DATA FOR THE TASK
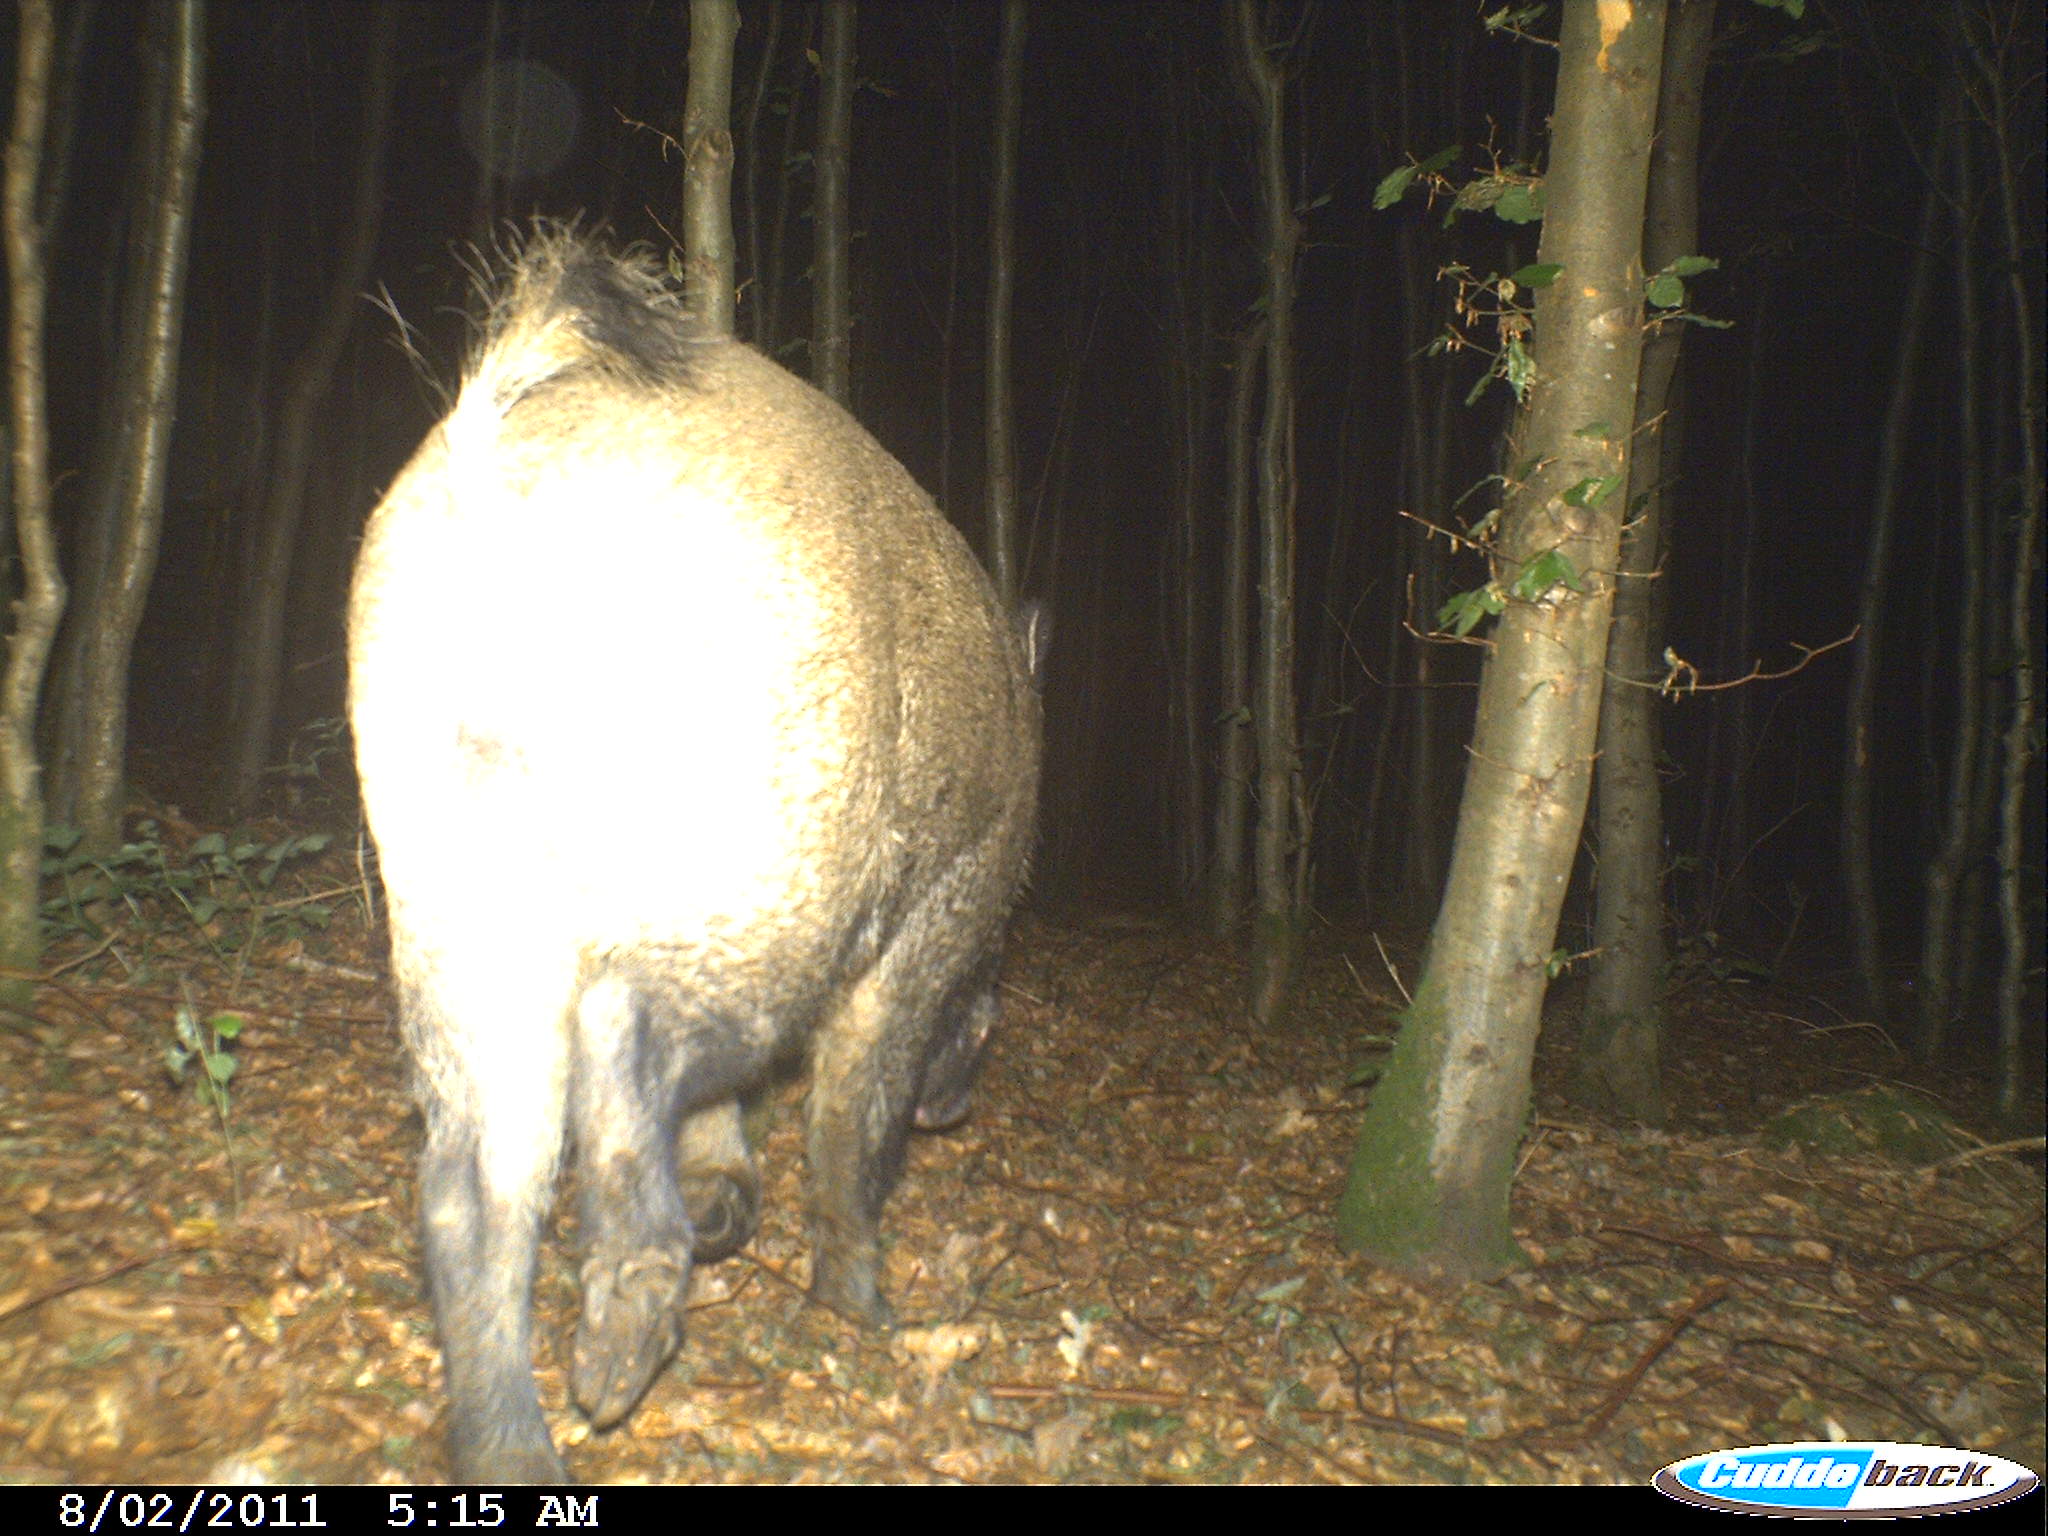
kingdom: Animalia
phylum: Chordata
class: Mammalia
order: Artiodactyla
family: Suidae
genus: Sus
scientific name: Sus scrofa
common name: Wild boar
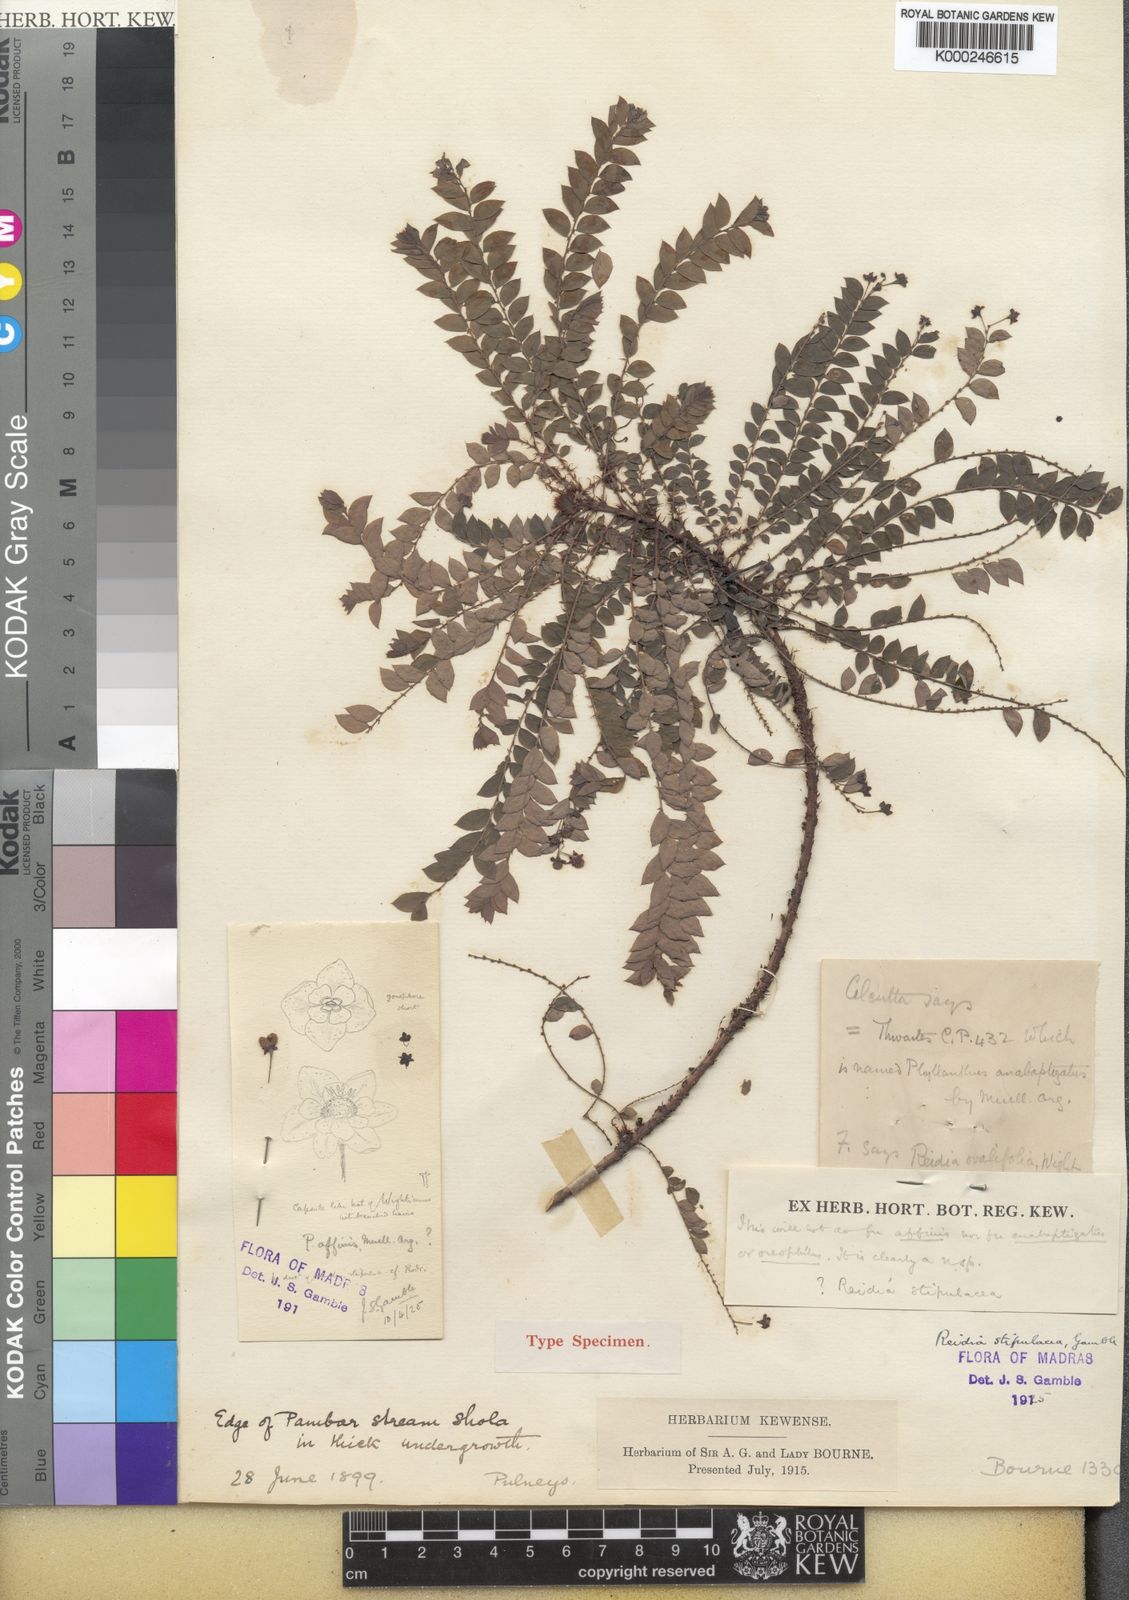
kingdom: Plantae
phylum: Tracheophyta
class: Magnoliopsida
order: Malpighiales
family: Phyllanthaceae
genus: Phyllanthus
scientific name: Phyllanthus chandrabosei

WORK INSTRUCTIONS
Copy all the lines above verbatim, from first to last, and omit the pictures.

TASK ANSWER
kingdom: Animalia
phylum: Chordata
class: Mammalia
order: Artiodactyla
family: Suidae
genus: Sus
scientific name: Sus scrofa
common name: Wild boar
kingdom: Plantae
phylum: Tracheophyta
class: Magnoliopsida
order: Malpighiales
family: Phyllanthaceae
genus: Phyllanthus
scientific name: Phyllanthus chandrabosei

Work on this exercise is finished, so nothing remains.